The human genome complete sequencing project in 2003 revealed the enormous instruction manual necessary to define a human being. However, there are still many unanswered questions. There are few indications on where the functional elements are found in this manual. To explain how we develop, scientists will have to decode the entire network of biological complexes that regulate development. One of the biggest challenges is to analyse the key proteins involved in the development of a human being, namely the proteins that bind to DNA. "If the genome provides the recipe to define a human being, the DNA proteins are the "chefs" that cook it", describes Herbert Auer, manager of the Functional Genomics Facility at the Institute for Research in Biomedicine (IRB Barcelona) and co-organizer, together with Erich Grotewold, at the Ohio State University, of the Barcelona Biomed Conference, "The DNA proteome". Invited by IRB Barcelona and the BBVA Foundation, twenty-one authorities in the field of genomics present their recent work on 20, 21 and 22 April at the "Institut d'Estudis Catalans", in Barcelona.
Thomas Gingeras, from Cold Spring Harbor, and Michael Snyder, from Yale University, both at US, explain today in press conference that "we are at an exciting time in Biology. As Herbert Auer suggests we are defining the instructions encoded in the genome. For instance, we can now relate that many mutations found outside the genes are in regulatory regions for genes. This was accomplished by identifying where the regulatory networks are located".
Gingeras and Snyder are both leading scientists involved in the ENCODE project – the consortium of the encyclopaedia of DNA elements -, the largest international study being performed today on discovering the functional elements of the human genome. In 2007, ENCODE provided the first surprising data on the elements that form our genome and on its regulation, breaking some of the classical ideas about what genes are like and how they are regulated. In addition, this project has provided a new perspective of "non-coding DNA", that is increasingly being seen as biological important but whose precise functions are still unknown.

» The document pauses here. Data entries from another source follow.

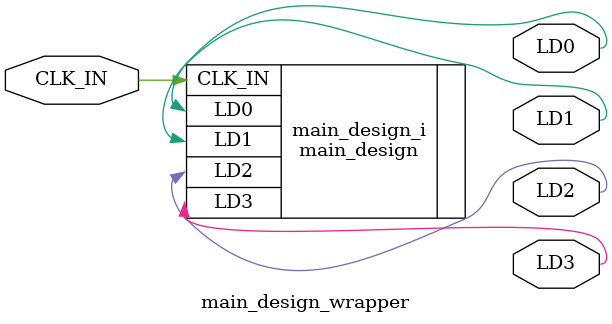
<source format=v>
`timescale 1 ps / 1 ps

module main_design_wrapper
   (CLK_IN,
    LD0,
    LD1,
    LD2,
    LD3);
  input CLK_IN;
  output LD0;
  output LD1;
  output LD2;
  output LD3;

  wire CLK_IN;
  wire LD0;
  wire LD1;
  wire LD2;
  wire LD3;

  main_design main_design_i
       (.CLK_IN(CLK_IN),
        .LD0(LD0),
        .LD1(LD1),
        .LD2(LD2),
        .LD3(LD3));
endmodule

</source>
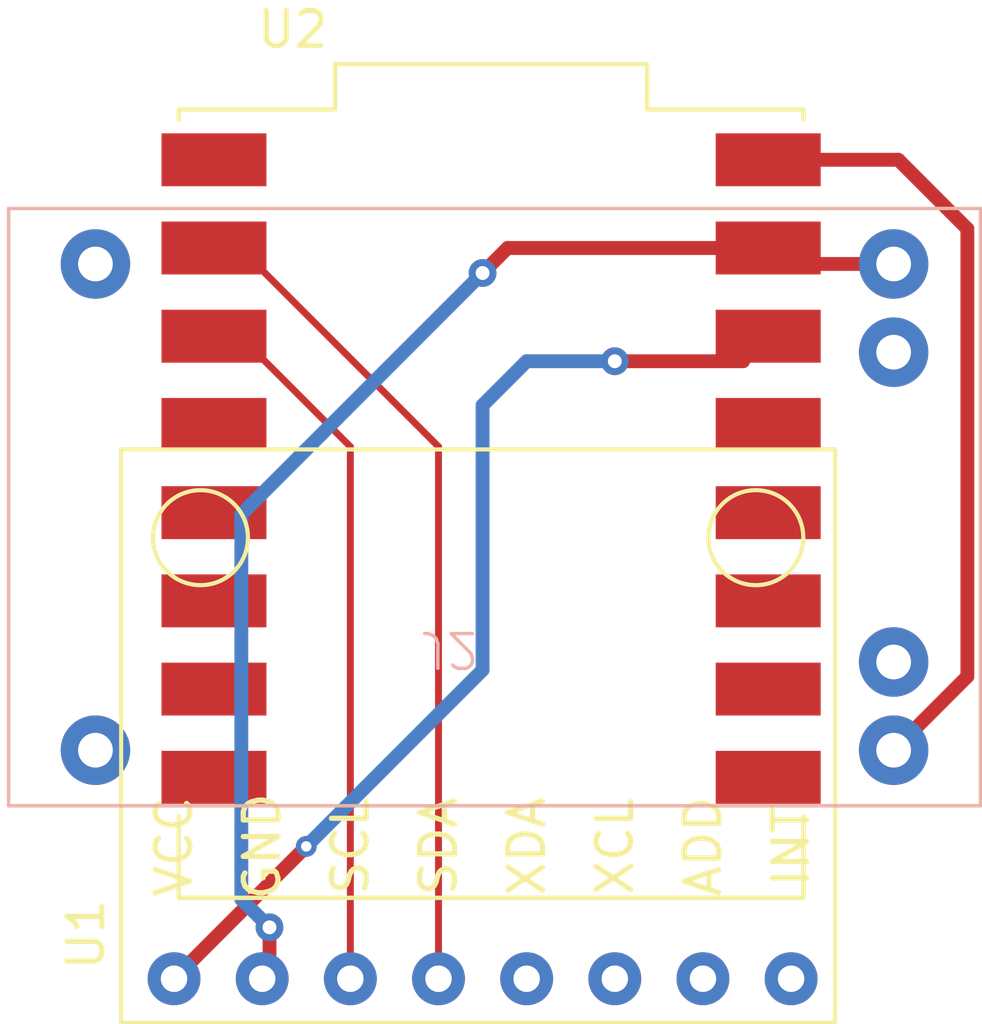
<source format=kicad_pcb>
(kicad_pcb
	(version 20241229)
	(generator "pcbnew")
	(generator_version "9.0")
	(general
		(thickness 1.6)
		(legacy_teardrops no)
	)
	(paper "A4")
	(layers
		(0 "F.Cu" signal)
		(2 "B.Cu" signal)
		(9 "F.Adhes" user "F.Adhesive")
		(11 "B.Adhes" user "B.Adhesive")
		(13 "F.Paste" user)
		(15 "B.Paste" user)
		(5 "F.SilkS" user "F.Silkscreen")
		(7 "B.SilkS" user "B.Silkscreen")
		(1 "F.Mask" user)
		(3 "B.Mask" user)
		(17 "Dwgs.User" user "User.Drawings")
		(19 "Cmts.User" user "User.Comments")
		(21 "Eco1.User" user "User.Eco1")
		(23 "Eco2.User" user "User.Eco2")
		(25 "Edge.Cuts" user)
		(27 "Margin" user)
		(31 "F.CrtYd" user "F.Courtyard")
		(29 "B.CrtYd" user "B.Courtyard")
		(35 "F.Fab" user)
		(33 "B.Fab" user)
		(39 "User.1" user)
		(41 "User.2" user)
		(43 "User.3" user)
		(45 "User.4" user)
	)
	(setup
		(pad_to_mask_clearance 0)
		(allow_soldermask_bridges_in_footprints no)
		(tenting front back)
		(pcbplotparams
			(layerselection 0x00000000_00000000_55555555_5755f5ff)
			(plot_on_all_layers_selection 0x00000000_00000000_00000000_00000000)
			(disableapertmacros no)
			(usegerberextensions no)
			(usegerberattributes yes)
			(usegerberadvancedattributes yes)
			(creategerberjobfile yes)
			(dashed_line_dash_ratio 12.000000)
			(dashed_line_gap_ratio 3.000000)
			(svgprecision 4)
			(plotframeref no)
			(mode 1)
			(useauxorigin no)
			(hpglpennumber 1)
			(hpglpenspeed 20)
			(hpglpendiameter 15.000000)
			(pdf_front_fp_property_popups yes)
			(pdf_back_fp_property_popups yes)
			(pdf_metadata yes)
			(pdf_single_document no)
			(dxfpolygonmode yes)
			(dxfimperialunits yes)
			(dxfusepcbnewfont yes)
			(psnegative no)
			(psa4output no)
			(plot_black_and_white yes)
			(sketchpadsonfab no)
			(plotpadnumbers no)
			(hidednponfab no)
			(sketchdnponfab yes)
			(crossoutdnponfab yes)
			(subtractmaskfromsilk no)
			(outputformat 1)
			(mirror no)
			(drillshape 1)
			(scaleselection 1)
			(outputdirectory "")
		)
	)
	(net 0 "")
	(net 1 "/Bat-")
	(net 2 "unconnected-(U1-XDA-Pad5)")
	(net 3 "unconnected-(U1-INT-Pad8)")
	(net 4 "/Bat+")
	(net 5 "/OUT+")
	(net 6 "unconnected-(U1-ADD-Pad7)")
	(net 7 "unconnected-(U1-XCL-Pad6)")
	(net 8 "GND")
	(net 9 "+3V3")
	(net 10 "unconnected-(U2-GPIO0-Pad0)")
	(net 11 "/SDA")
	(net 12 "/SCL")
	(net 13 "unconnected-(U2-GPIO9-Pad9)")
	(net 14 "unconnected-(U2-GPIO8-Pad8)")
	(net 15 "unconnected-(U2-GPIO4-Pad4)")
	(net 16 "unconnected-(U2-GPIO20-Pad20)")
	(net 17 "unconnected-(U2-GPIO3-Pad3)")
	(net 18 "unconnected-(U2-GPIO21-Pad21)")
	(net 19 "unconnected-(U2-GPIO10-Pad10)")
	(net 20 "unconnected-(U2-GPIO1-Pad1)")
	(net 21 "unconnected-(U2-GPIO5-Pad5)")
	(net 22 "unconnected-(U2-GPIO2-Pad2)")
	(net 23 "unconnected-(J2-Pin_1-Pad1)")
	(net 24 "unconnected-(J2-Pin_2-Pad2)")
	(footprint "usini_sensors:module_mpu6050" (layer "F.Cu") (at 137.16 114.3 90))
	(footprint "Footprints:MODULE_ESP32-C3_SUPERMINI" (layer "F.Cu") (at 128.515 100.62))
	(footprint "tp4056-module:tp4056-module" (layer "B.Cu") (at 114.615 92.12))
	(segment
		(start 140.25 90.72)
		(end 136.5 90.72)
		(width 0.4)
		(layer "F.Cu")
		(net 5)
		(uuid "0420fc88-9575-4890-8acc-e6e5b9f03417")
	)
	(segment
		(start 142.24 92.71)
		(end 140.25 90.72)
		(width 0.4)
		(layer "F.Cu")
		(net 5)
		(uuid "6961d2c5-f01b-49fd-9e72-f69f77f56eca")
	)
	(segment
		(start 140.115 107.72)
		(end 142.24 105.595)
		(width 0.4)
		(layer "F.Cu")
		(net 5)
		(uuid "c35f1f9a-28f6-4393-8d99-793b89098cea")
	)
	(segment
		(start 142.24 105.595)
		(end 142.24 92.71)
		(width 0.4)
		(layer "F.Cu")
		(net 5)
		(uuid "ef540884-e442-4c01-b91c-84c8c75a9e72")
	)
	(segment
		(start 121.92 114.3)
		(end 122.130029 114.089971)
		(width 0.2)
		(layer "F.Cu")
		(net 8)
		(uuid "11944f70-b803-438f-b1b9-4544d36dc06a")
	)
	(segment
		(start 128.27 93.98)
		(end 128.99 93.26)
		(width 0.4)
		(layer "F.Cu")
		(net 8)
		(uuid "5e13b721-32c7-4c2f-9e85-4178a3693c73")
	)
	(segment
		(start 128.99 93.26)
		(end 136.5 93.26)
		(width 0.4)
		(layer "F.Cu")
		(net 8)
		(uuid "8bfb996e-b4e6-46ff-87e8-a9819028b804")
	)
	(segment
		(start 122.130029 114.089971)
		(end 122.130029 112.819971)
		(width 0.4)
		(layer "F.Cu")
		(net 8)
		(uuid "c6459210-5cc7-42f5-ba40-fa894678d6e0")
	)
	(segment
		(start 140.115 93.72)
		(end 136.96 93.72)
		(width 0.4)
		(layer "F.Cu")
		(net 8)
		(uuid "d1ed4abb-8da3-45fb-8c9d-ed6c2bc51e6a")
	)
	(segment
		(start 136.96 93.72)
		(end 136.5 93.26)
		(width 0.2)
		(layer "F.Cu")
		(net 8)
		(uuid "d7f9ad93-474d-42dc-9cac-58a0d5e7734d")
	)
	(via
		(at 122.130029 112.819971)
		(size 0.8)
		(drill 0.4)
		(layers "F.Cu" "B.Cu")
		(net 8)
		(uuid "eda10a1a-5145-4acd-994a-7133f4294a95")
	)
	(via
		(at 128.27 93.98)
		(size 0.8)
		(drill 0.4)
		(layers "F.Cu" "B.Cu")
		(net 8)
		(uuid "eff6c60f-0b53-450f-a75b-531f18d4effc")
	)
	(segment
		(start 122.130029 112.819971)
		(end 121.319 112.008943)
		(width 0.4)
		(layer "B.Cu")
		(net 8)
		(uuid "07abb538-d3f1-4589-a7cb-ff117bf1bf43")
	)
	(segment
		(start 121.319 112.008943)
		(end 121.319 100.931)
		(width 0.4)
		(layer "B.Cu")
		(net 8)
		(uuid "3b99d526-87f3-4fff-b50d-7e22cecdc2d6")
	)
	(segment
		(start 121.319 100.931)
		(end 128.27 93.98)
		(width 0.4)
		(layer "B.Cu")
		(net 8)
		(uuid "5910f5cd-d51c-4ae2-b054-7df2ed1ae704")
	)
	(segment
		(start 119.38 114.3)
		(end 123.19 110.49)
		(width 0.4)
		(layer "F.Cu")
		(net 9)
		(uuid "b6cb0a1e-60e8-40bf-944f-82d544b99082")
	)
	(segment
		(start 135.78 96.52)
		(end 136.5 95.8)
		(width 0.2)
		(layer "F.Cu")
		(net 9)
		(uuid "cb6cfaf0-5472-4ec3-8985-720928b501d1")
	)
	(segment
		(start 132.08 96.52)
		(end 135.78 96.52)
		(width 0.4)
		(layer "F.Cu")
		(net 9)
		(uuid "ff465d5e-9007-469f-8c86-e841a7b9e0f2")
	)
	(via
		(at 132.08 96.52)
		(size 0.8)
		(drill 0.4)
		(layers "F.Cu" "B.Cu")
		(net 9)
		(uuid "31bb5491-bd27-4f85-b68f-98b7925671f9")
	)
	(via
		(at 123.19 110.49)
		(size 0.6)
		(drill 0.3)
		(layers "F.Cu" "B.Cu")
		(net 9)
		(uuid "fec5b355-12ab-4ddd-be0e-444ba8a40a5e")
	)
	(segment
		(start 128.27 105.41)
		(end 123.19 110.49)
		(width 0.4)
		(layer "B.Cu")
		(net 9)
		(uuid "08eb669d-a676-442a-b610-947aa752ed20")
	)
	(segment
		(start 132.08 96.52)
		(end 129.54 96.52)
		(width 0.4)
		(layer "B.Cu")
		(net 9)
		(uuid "7d68fab3-6640-41bd-8a03-2b36acf33268")
	)
	(segment
		(start 129.54 96.52)
		(end 128.27 97.79)
		(width 0.4)
		(layer "B.Cu")
		(net 9)
		(uuid "92948d71-92fb-49a0-9797-8d2af890604b")
	)
	(segment
		(start 128.27 97.79)
		(end 128.27 105.41)
		(width 0.4)
		(layer "B.Cu")
		(net 9)
		(uuid "98caf601-e144-4287-be70-b9760e7ece9a")
	)
	(segment
		(start 121.2805 93.26)
		(end 120.53 93.26)
		(width 0.2)
		(layer "F.Cu")
		(net 11)
		(uuid "1ee69061-40b5-44c8-80ad-76bf56e29e3d")
	)
	(segment
		(start 127 98.9795)
		(end 121.2805 93.26)
		(width 0.2)
		(layer "F.Cu")
		(net 11)
		(uuid "3a16a90e-fc55-437e-81dd-a03539c540b0")
	)
	(segment
		(start 127 114.3)
		(end 127 98.9795)
		(width 0.2)
		(layer "F.Cu")
		(net 11)
		(uuid "993cb803-5b0c-4937-a795-bc5f2fd0b297")
	)
	(segment
		(start 124.46 98.9795)
		(end 121.2805 95.8)
		(width 0.2)
		(layer "F.Cu")
		(net 12)
		(uuid "a782f819-fbcf-4c1e-8983-a3b195b6cb0d")
	)
	(segment
		(start 121.2805 95.8)
		(end 120.53 95.8)
		(width 0.2)
		(layer "F.Cu")
		(net 12)
		(uuid "a9458b44-a437-44e2-bd8e-72823d6e386b")
	)
	(segment
		(start 124.46 114.3)
		(end 124.46 98.9795)
		(width 0.2)
		(layer "F.Cu")
		(net 12)
		(uuid "b00c038c-c6a2-4b2f-8aae-01d89de3f530")
	)
	(embedded_fonts no)
)

</source>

Over the last decade, researchers have revealed a very large list of DNA proteins in humans, which amounts to approximately two thousand (there are still many to be discovered). These proteins include transcription factors, chromatin histones –responsible for packaging DNA in the nucleus of the cell -, and DNA repair and protective proteins; two thousand components with key functions in the genome, being responsible for preserving, reading and executing instructions from the manual.
Michael Snyder explains that one of the greatest challenges is elucidating the combination of transcription factors that regulate sets of genes, or the so called regulator code. Thousands of transcription factors work together in distinct combinations to regulate thousands of genes. "This combination is only beginning to be elucidated. For example, distinct combinations of three proteins were found to regulate cholesterol metabolism whereas other combination regulate other cellular processes".
The main challenge for researchers is to reveal how these proteins cooperate to perform functions in healthy cells and compare this with what happens in disease and cancer tissues. "Most diseases arise as a result of the incorrect functioning of DNA proteins. For example, cancer is always an error or an accumulation of errors in DNA caused by the improper work of proteins that should protect, repair or read it". According to Thomas Gingeras, determining the interactions and functions of DNA proteins will allow us to understand how many diseases develop, particularly cancer".
The technology that speeded up sequencing
To study the parallel activity of so many proteins through the genome, scientists require advanced modelling tools. These tools are associated with systems biology, which involves the "most fascinating" technology available in pioneering laboratories: Next Generation Sequencing, which was developed only three years ago. "Using this technology, we can get detailed maps of the protein complexes that act throughout the entire genome and we can detect those elements that are required in a precise moment for the gene to be expressed", explains Auer, expert in genomic technology at IRB Barcelona. The power of Next Generation Sequencing is reflected in the following: a single laboratory could obtain in two weeks the same results as the human genome project, "when this project needed ten years of work and the collaboration of hundreds of labs worldwide", emphasizes Auer, who applies this technology at IRB Barcelona.